By Maggie Astor, New York Times
Legislators in Colorado, historically a major coal state, have passed more than 50 climate-related laws since 2019. The liquor store in the farming town of Morris, Minn., cools its beer with solar power. Voters in Athens, Ohio, imposed a carbon fee on themselves. Citizens in Fairfax County, Va., teamed up for a year and a half to produce a 214-page climate action plan.
Across the country, communities and states are accelerating their efforts to fight climate change as action stalls on the national level. This week, the Supreme Court curtailed the Environmental Protection Agency’s authority to limit greenhouse gas emissions from power plants, one of the biggest sources of planet-warming pollution — the latest example of how the Biden administration’s climate tools are getting chipped away.

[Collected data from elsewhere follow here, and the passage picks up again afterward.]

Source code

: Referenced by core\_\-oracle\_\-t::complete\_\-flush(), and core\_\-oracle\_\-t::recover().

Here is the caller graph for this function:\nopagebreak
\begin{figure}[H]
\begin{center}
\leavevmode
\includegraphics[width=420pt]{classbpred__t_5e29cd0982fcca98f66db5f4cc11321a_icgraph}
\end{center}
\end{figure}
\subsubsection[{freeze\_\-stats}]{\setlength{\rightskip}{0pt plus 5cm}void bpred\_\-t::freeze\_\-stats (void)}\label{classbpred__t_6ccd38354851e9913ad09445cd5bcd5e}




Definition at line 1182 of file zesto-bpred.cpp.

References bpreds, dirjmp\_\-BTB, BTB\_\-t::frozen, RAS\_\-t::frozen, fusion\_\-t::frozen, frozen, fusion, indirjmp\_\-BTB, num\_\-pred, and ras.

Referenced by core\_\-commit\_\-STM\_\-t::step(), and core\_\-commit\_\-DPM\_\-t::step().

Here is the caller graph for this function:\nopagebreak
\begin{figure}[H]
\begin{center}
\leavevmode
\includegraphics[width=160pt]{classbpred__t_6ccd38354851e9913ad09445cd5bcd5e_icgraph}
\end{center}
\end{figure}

During the Trump administration, which aggressively weakened environmental and climate protections, local efforts gained importance. Now, experts say, local action is even more critical for the United States — which is second only to China in emissions — to have a chance at helping the world avert the worst effects of global warming.
This patchwork approach is no substitute for a coordinated national strategy. Local governments have limited reach, authority and funding.
But as the legislative and regulatory options available in Washington, D.C., become increasingly constrained, “States are really critical to helping the country as a whole achieve our climate goals,” said Kyle Clark-Sutton, manager of the analysis team for the United States program at RMI, a clean energy think tank. “They have a real opportunity to lead. They have been leading.”
New York and Colorado, for example, are on track to reduce electricity-related emissions 80 percent or more by 2030, compared with 2005 levels, according to new state scorecards from RMI.
By removing partisan politics from community discussions about climate policy, it’s sometimes possible to reach a consensus that’s been difficult to achieve on a national level.
That is what happened in Morris, a city of about 5,000 in Minnesota, not far from the South Dakota border. There, the University of Minnesota Morris campus leans left politically, while surrounding farming communities lean right. But both communities broadly support — and have helped to shape — the “Morris Model,” which calls for reducing energy consumption 30 percent by 2030, producing 80 percent of the county’s electricity locally by 2030 (thus guaranteeing it comes from renewable sources) and eliminating landfill waste by 2025.